This week we lit our torches, grabbed our pitchforks (mine is made by Dell) and joined the mob. The evidence of our rage is all over the web. Here’s why another billion-plus fine is the last thing that we should be hoping for.
VW Is Firing People From the Top Down
Contrary to the reports that VW immediately worked with EPA after the facts became clear, the company stonewalled European researchers and regulators, and then the EPA, until the EPA finally threw up its hands and told VW it simply would not approve their 2016 models for sale in the U.S. The myth that VW executives didn’t know about this is further disproven now that the board has fired multiple department heads and the top dog resigned or was forced out. Think back to the recent GM, Hyundai, and Toyota scandals. How many CEOs were canned. Zero by my count. VW’s board also released a statement saying it would itself refer the matter to German prosecutors for legal action. In other words, “turn itself in.” Quite the opposite of GM who hired a professional “smoother-over” to handle the dirty work and hand out sacks of cash. Everyone that gets caught doing wrong has the instinct to try to get away, VW was no different. However, now that the truth is out, the company seems to be doing something very unusual.
VW Employs Americans
Unless you write about cars for a living you may not realize that VW is a very small automaker in terms of sales in the U.S. It isn’t for a lack of trying. The company began making cars in North America long ago and moved its Passat production to Chattanooga, Tennessee about six years ago. The company has dealership employees, designers, and folks turning wrenches in the plants who deposit their checks in the local bank, buy homes and make tax payments. I’ve met some of them. Nobody in the U.S. wins if VW is fined out of business.
VW Makes Cars People Love
Yup, the diesels are dirty. We’ve all known this a long, long time. Please don’t pretend to be shocked. Rebranding them “clean diesel” wasn’t VW’s idea alone. The other German automakers and even the U.S. automakers all hopped on board because the EPA’s fuel economy regulations have scared them to death. They want and need any and all tools to meet the requirements. Setting aside the soot and NOx spewers, VW makes cars that many Americans, and pretty much all of the rest of the world, love. The Golf, Jetta SportWagen, Beatle, GTI, Passat and other cars in the lineup have legions of loyal fans. The Audi folks make some classy rollers and lead in the premium compact segment.

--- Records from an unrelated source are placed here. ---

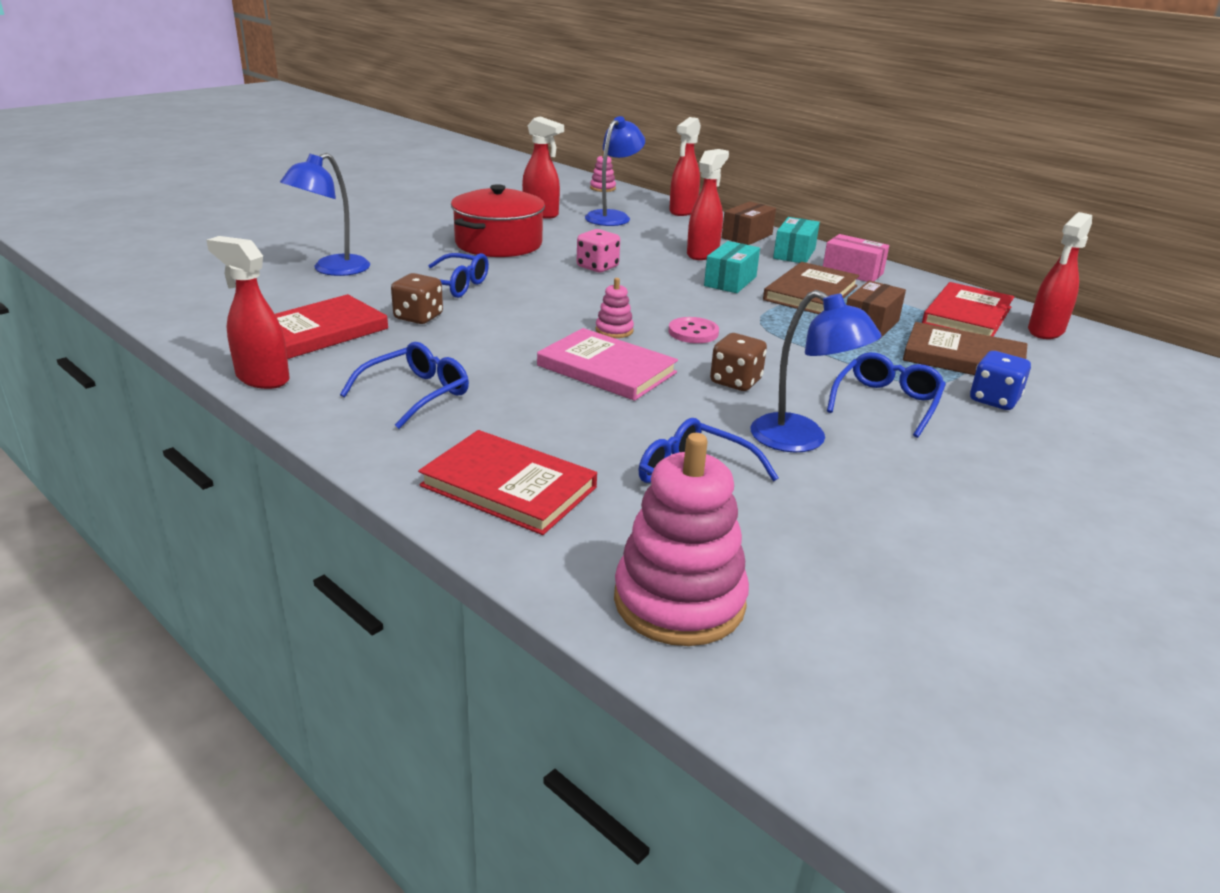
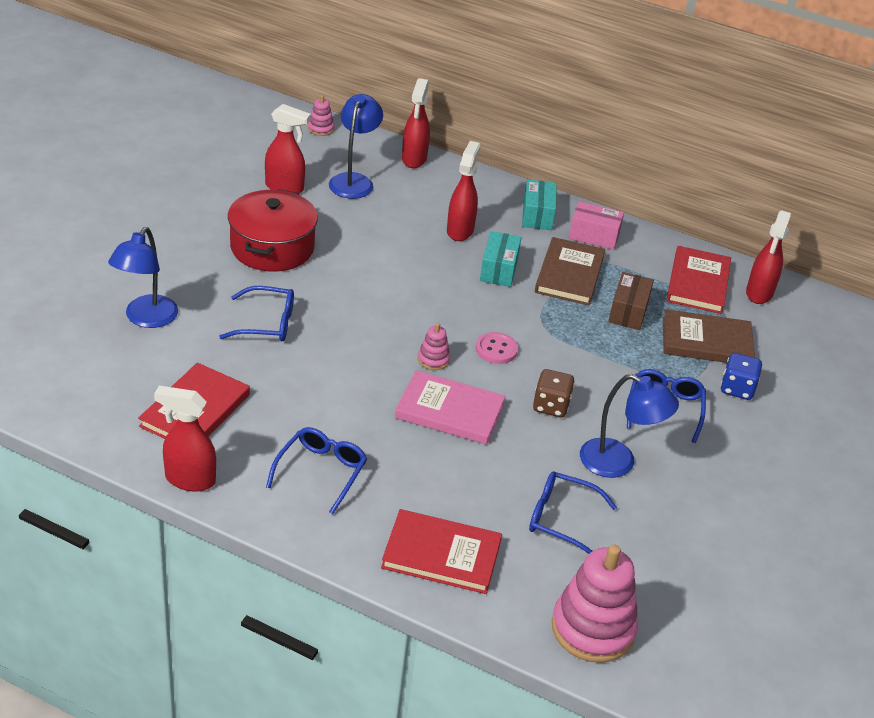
camera: 20 degrees left, 10 degrees up
(418, 317) = (265, 374): brown dice -> none
(597, 267) = (378, 269): pink dice -> none
(747, 236) = (487, 193): brown box -> none

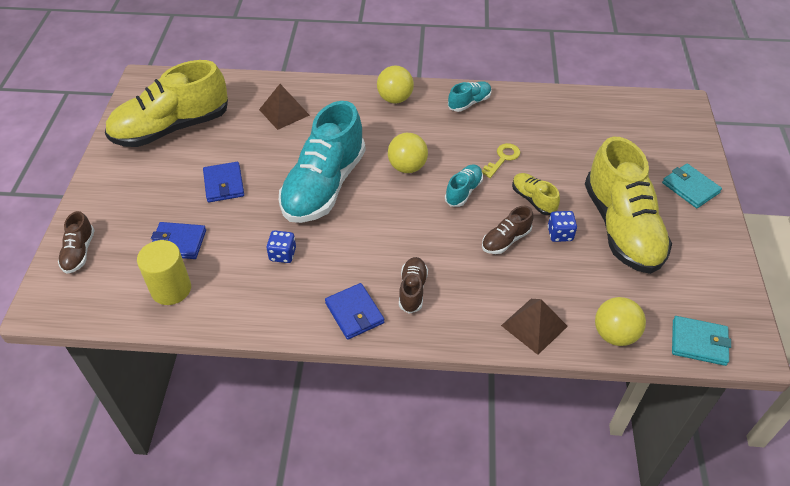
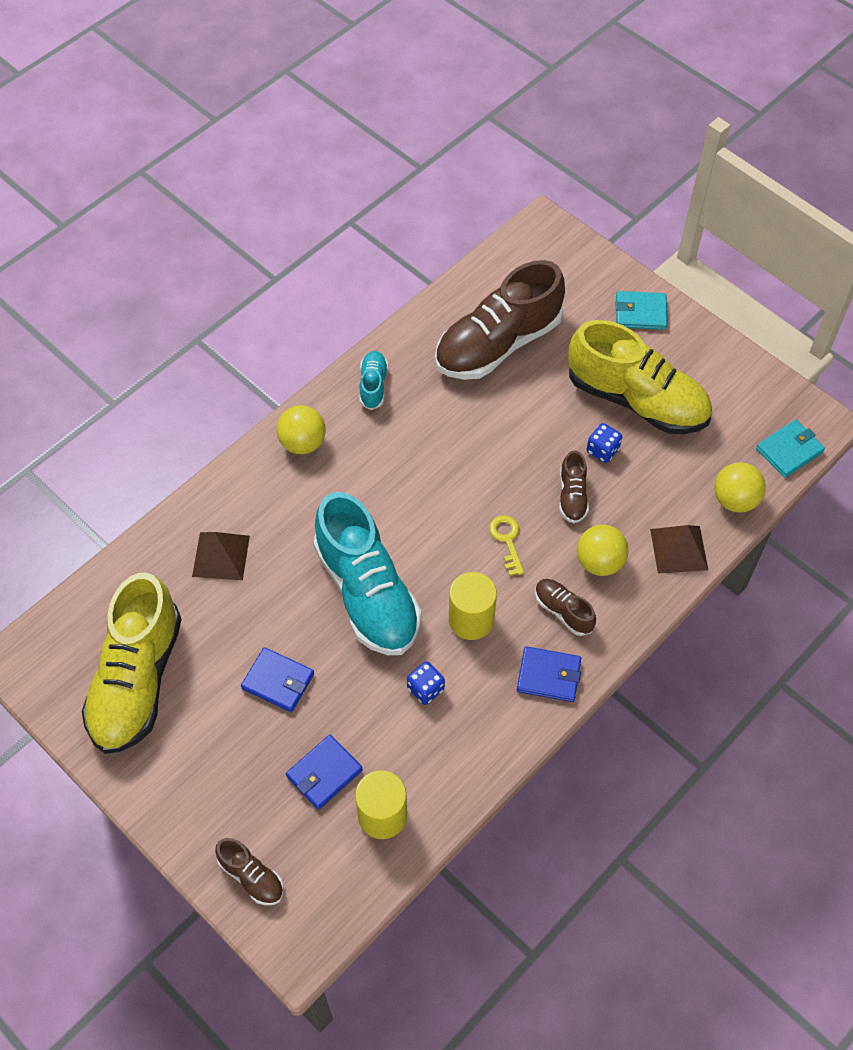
camera: 50 degrees left, 10 degrees up
(356, 246) = (471, 620): none -> yellow cylinder
(407, 167) = (410, 504): yellow ball -> yellow ball (599, 562)
(463, 191) = (485, 482): turquoise shoe -> none
(502, 158) = (474, 419): yellow key -> yellow key (507, 540)
(533, 199) = (546, 437): yellow shoe -> none
(570, 136) = (497, 344): none -> brown shoe

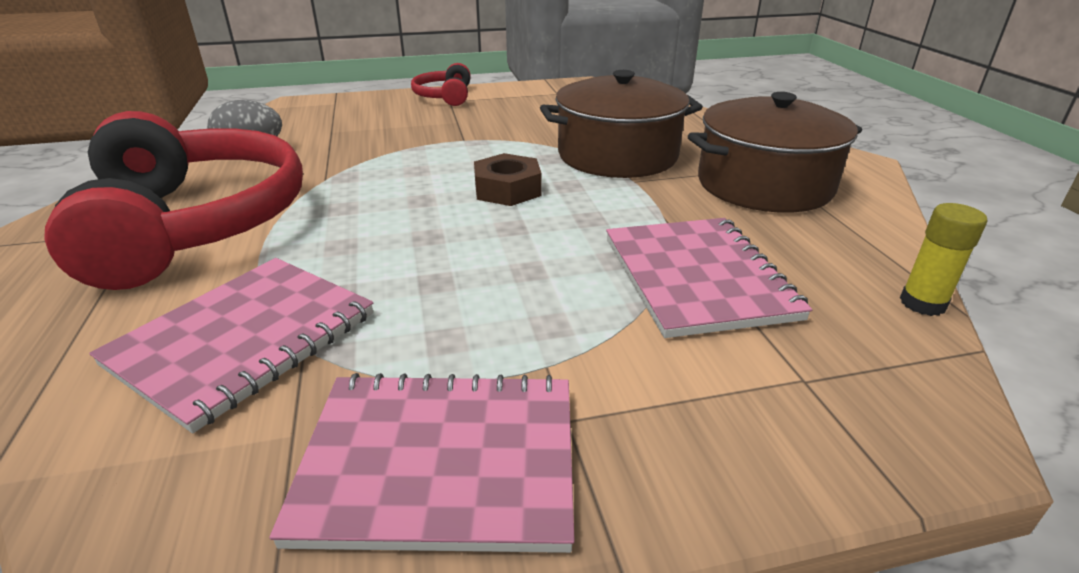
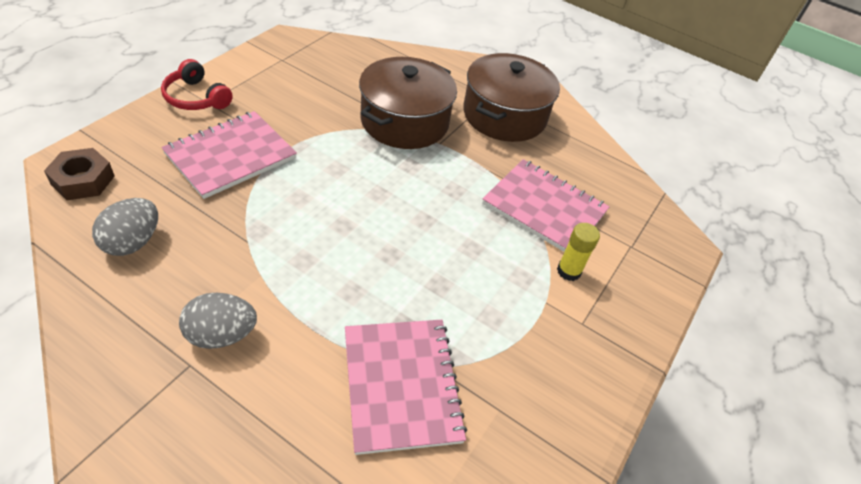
camera: 50 degrees left, 15 degrees up
(193, 224) = (221, 335): red headphones -> grey egg
(441, 462) = (566, 375): pink notebook -> pink notebook (231, 156)
(507, 189) = (381, 188): brown nut -> brown nut (83, 180)
(922, 303) = (631, 175): yellow glue stick -> yellow glue stick (568, 271)

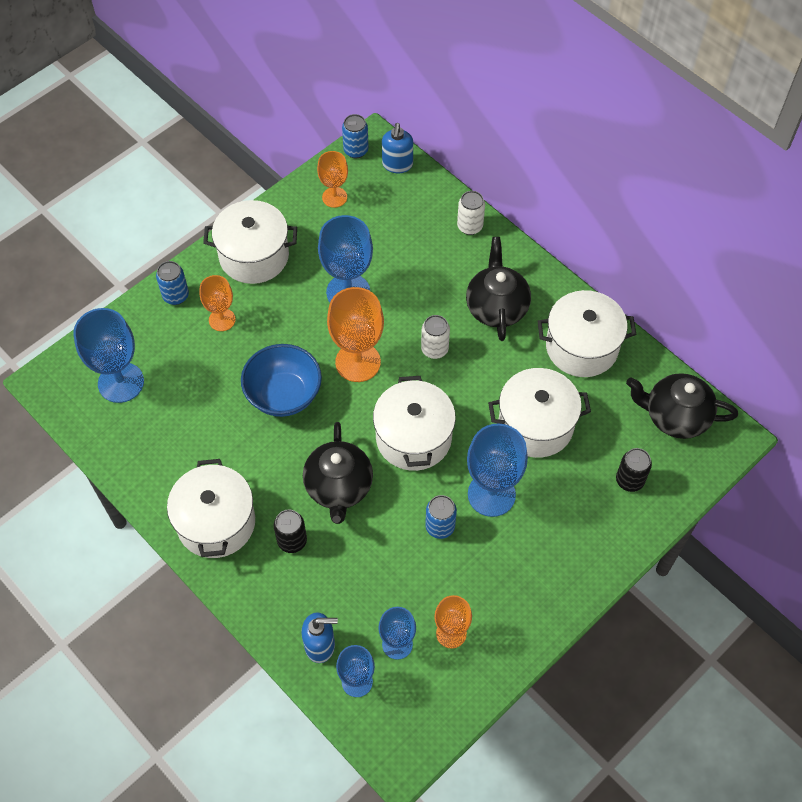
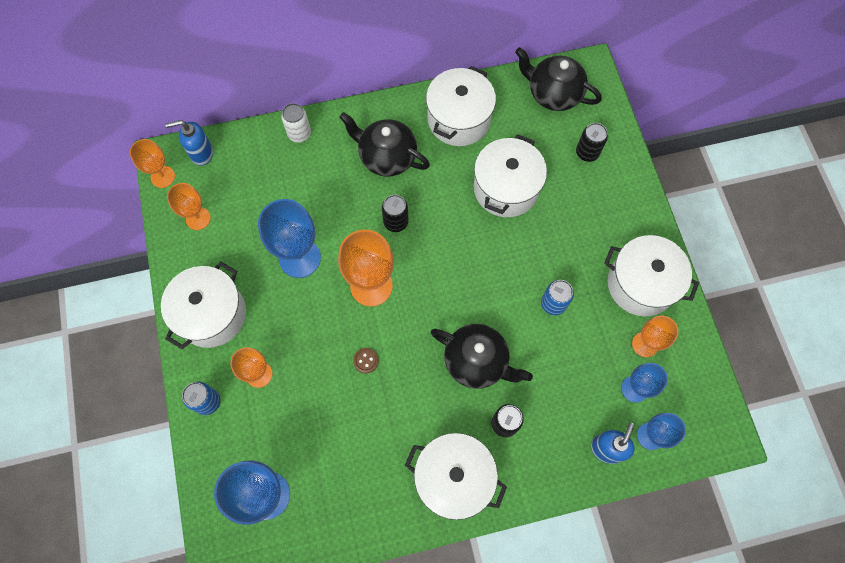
camera: 60 degrees left, 10 degrees up
(284, 395) = (366, 360): blue bowl -> brown button
(356, 150) = (162, 177): blue can -> orange goblet
(397, 165) = (201, 153): blue soap dispenser -> blue soap dispenser turned 135 degrees clockwise
(413, 438) = (465, 281): white pot -> white pot (641, 284)
(434, 349) = (396, 222): white can -> black can
(491, 494) = (546, 252): blue goblet -> none
(675, 416) = (553, 94): black teapot -> black teapot turned 75 degrees clockwise

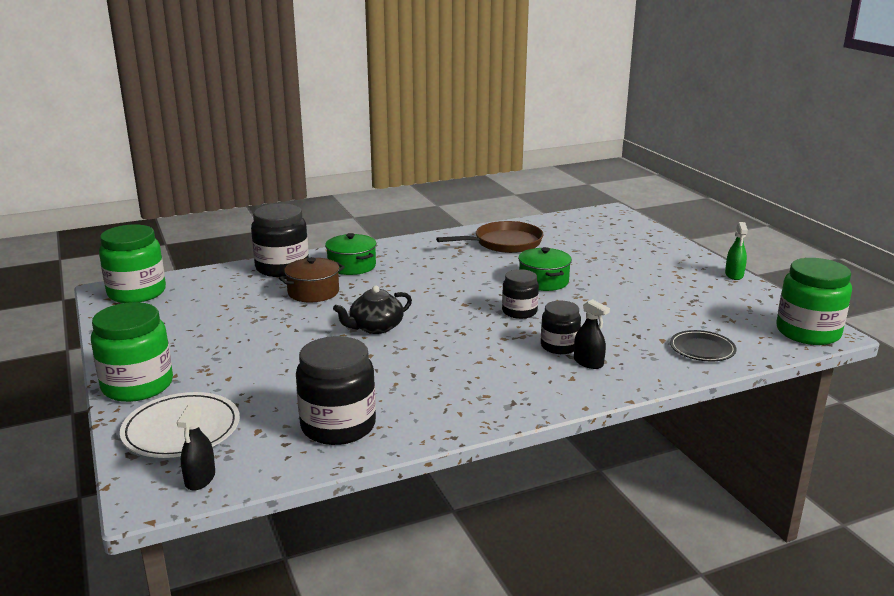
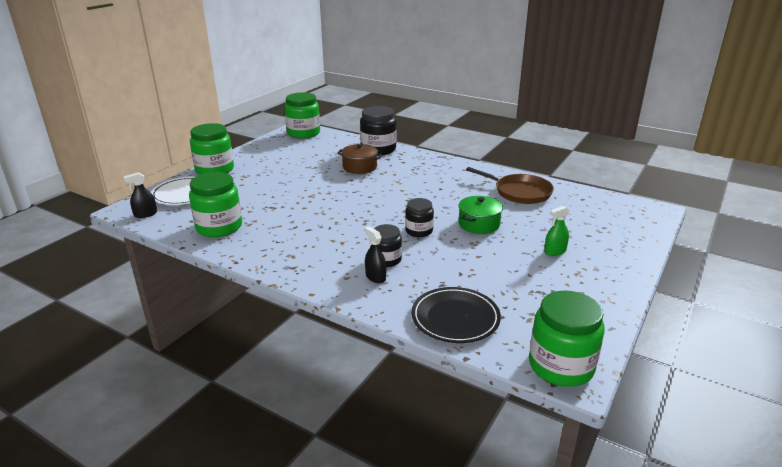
camera: 55 degrees right, 5 degrees up
(338, 426) = (219, 227): black jar -> green jar
(352, 266) = (408, 164): green pot -> none
(375, 327) = (339, 197): black teapot -> none
(588, 362) = (375, 277): black spray bottle -> black spray bottle turned 135 degrees clockwise
(702, 349) = (455, 318): black plate -> black plate, size x1.53
(734, 275) = (625, 298): green spray bottle -> green spray bottle (555, 251)

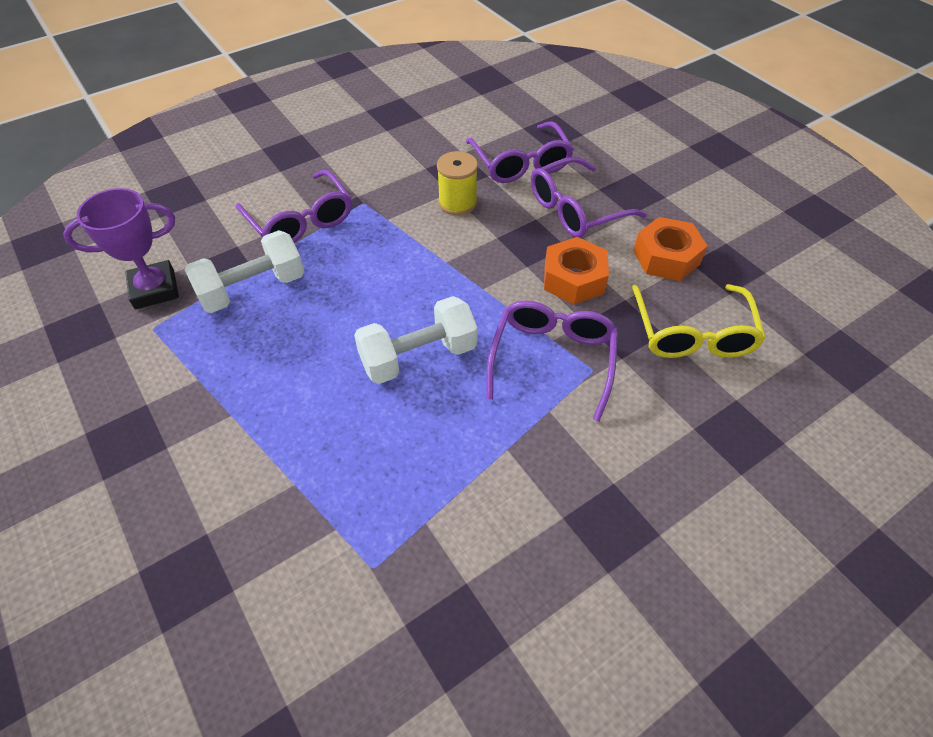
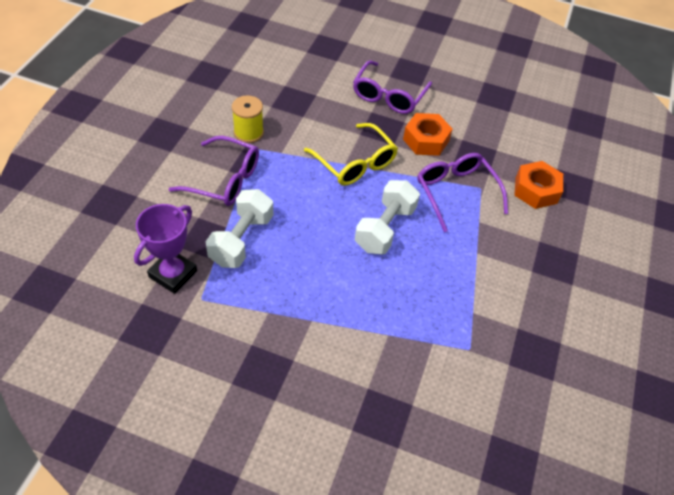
camera: 40 degrees left, 0 degrees up
(457, 203) = (315, 122): yellow spool -> yellow spool (248, 132)
(521, 163) = (329, 78): purple glasses -> none
(666, 257) = (462, 104): orange nut -> orange nut (536, 190)
(692, 334) = (510, 143): yellow glasses -> yellow glasses (355, 163)

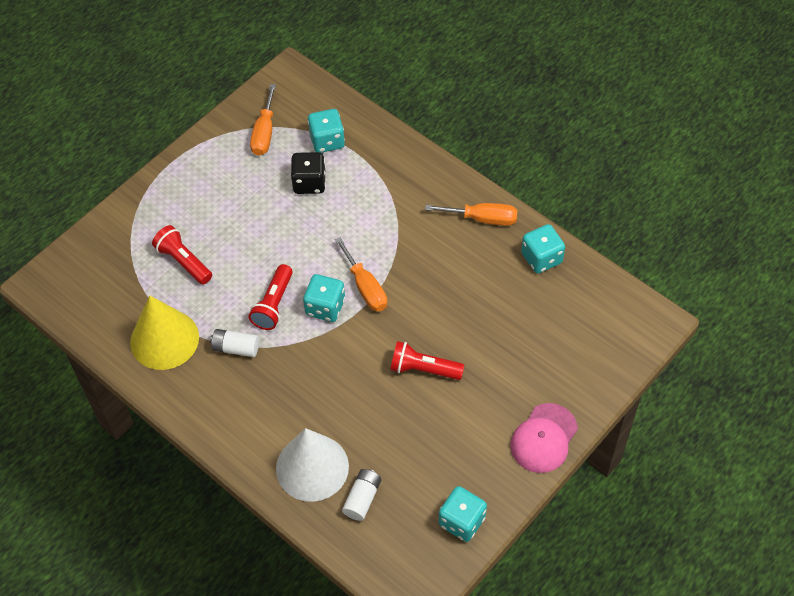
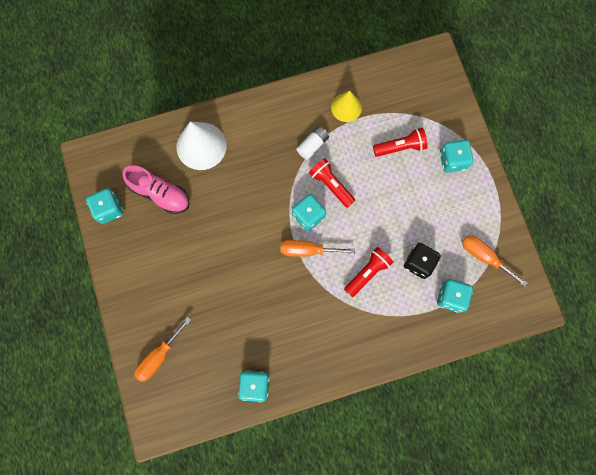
camera: 120 degrees right, 20 degrees up
(164, 339) = (346, 107): yellow cone -> yellow cone, size x0.62
(170, 207) = (452, 160): none -> turquoise dice
(362, 498) = (162, 162): white battery -> none
(403, 476) = (160, 194): none -> pink shoe
(423, 369) = (222, 250): red flashlight -> red flashlight (367, 272)
(482, 219) = (313, 365): orange screwdriver -> orange screwdriver (159, 356)
(544, 438) = (126, 293): pink cap -> none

Fines Don’t Hit the Wrong-Doers
Do you think the people that screwed up at GM were harmed by the recent $900 million dollar fine? We bailed out GM to the tune of $11 billion a handful of years ago and then gave the “new” GM, the old GM’s $45 billion in tax credits. Toyota was the most profitable automaker on the planet before its $1.2 billion fine. And it was the most profitable after the fine. How about a new idea? Let’s find the people that made the decisions to cheat on emissions and put them in jail and fine them personally. Why hurt Joe Lunchbucket, and the millions of hard-working people all over the world with VW stock in their retirement IRA mutual funds or whose pensions hold VW stock? What did they do wrong?
Is it too much to hope the individuals at VW that cheated are found and punished and the rest of the company left to continue making cars and creating jobs?